Sadly, I doubt that Strix Halo will perform much better. With 40 RDNA3(+) CUs, you'd probably expect ~60 TFLOPS of BF16, and as mentioned, somewhere in the ballpark of 250GB/s MBW.

Having lots of GPU memory even w/ weaker compute/MBW would be good for a few things though:

* MoE models - you'd need something like 192GB of VRAM to be able to run DeepSeek V2.5 (21B active, but 236B in weights) at a decent quant - a Q4_0 would be about 134GB to load the weights, but w/ far fewer activations, you would still be able to inference at ~20 tok/s). Still, even with "just" 96GB you should be able to just fit a Mixtral 8x22B, or easily fit one of the new MS (GRIN/Phi MoEs).

* Long context - even with kvcache quantization, you need lots of memory for these new big context windows, so having extra memory for much smaller models is still pretty necessary. Especially if you want to do any of the new CoT/reasoning techniques, you will need all the tokens you can get.
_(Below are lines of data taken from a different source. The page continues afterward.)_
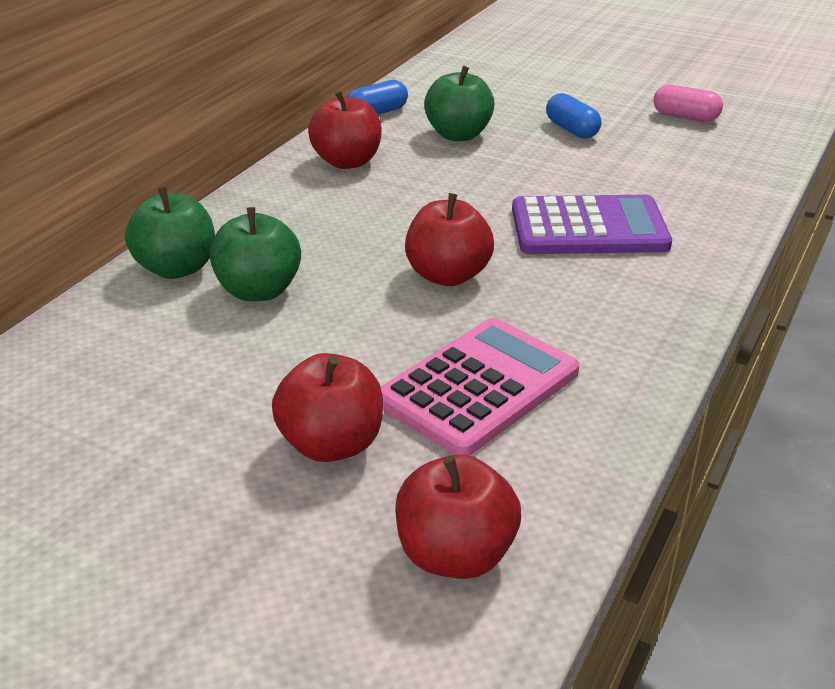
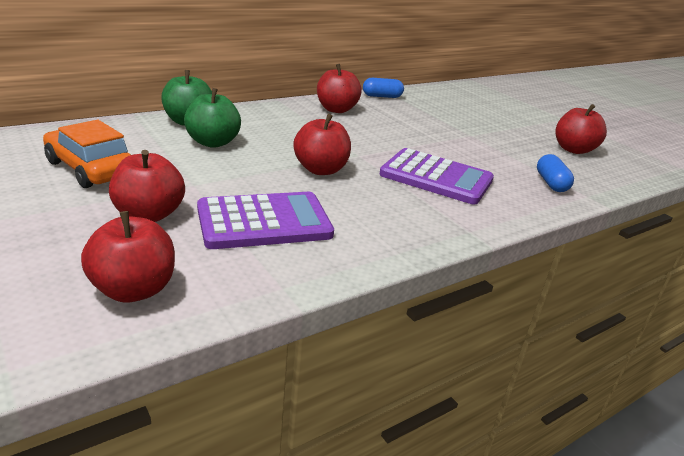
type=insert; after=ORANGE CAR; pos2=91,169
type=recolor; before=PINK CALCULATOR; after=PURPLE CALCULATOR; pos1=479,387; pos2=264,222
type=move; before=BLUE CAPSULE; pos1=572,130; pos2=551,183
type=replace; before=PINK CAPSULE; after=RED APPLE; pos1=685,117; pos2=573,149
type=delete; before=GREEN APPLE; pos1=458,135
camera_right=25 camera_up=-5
* Multiple models - Having multiple models preloaded that you can mix and match depending on use case would be pretty useful as well. Even some of the smaller Qwen2.5 models looks like they might do code as well as some much bigger models, you might want a model that's specifically tuned for function calling, a VLM, SRT/TTS, etc. While you might be able to swap adapters for some of this stuff eventually, for now, being able to have multiple models pre-loaded locally would still be pretty convenient.

* Batched/offline inference - being able to load up big models would still be really useful if you have any tasks that you could queue up/process overnight. I think these types of tools are actually relatively underexplored atm, but has as many use cases/utility as real-time inferencing.

One other thing to note is that on the Mac side, you're mainly relegated to llama.cpp and MLX. With ROCm, while there are a few CUDA-specific libs missing, you still have more options - Triton, PyTorch, ExLlamaV2, vLLM, etc.

[1] https://www.nonstopdev.com/llm-performance-on-m3-max/

zaptrem · 2024-09-22T05:46:10 1726983970

> On a 4K context conversation, that means you would be waiting about 3.5min between turns before tokens started outputting.

Wouldn't the time be negligible with interturn kv caching? Many inference providers already do this.

lhl · 2024-09-22T07:20:02 1726989602

Yes, for single user multiturn kvcache reuse could help a lot. vLLM has support for this via Automatic Prefix Caching (APC) so you’d be able to take advantage of this w/ Strix Halo now. llama.cpp has had a “prompt-cache” option but when I last looked it was a bit weird (only works for non-interactive use, saves and loads cache to disk) so it might not help on the Mac side.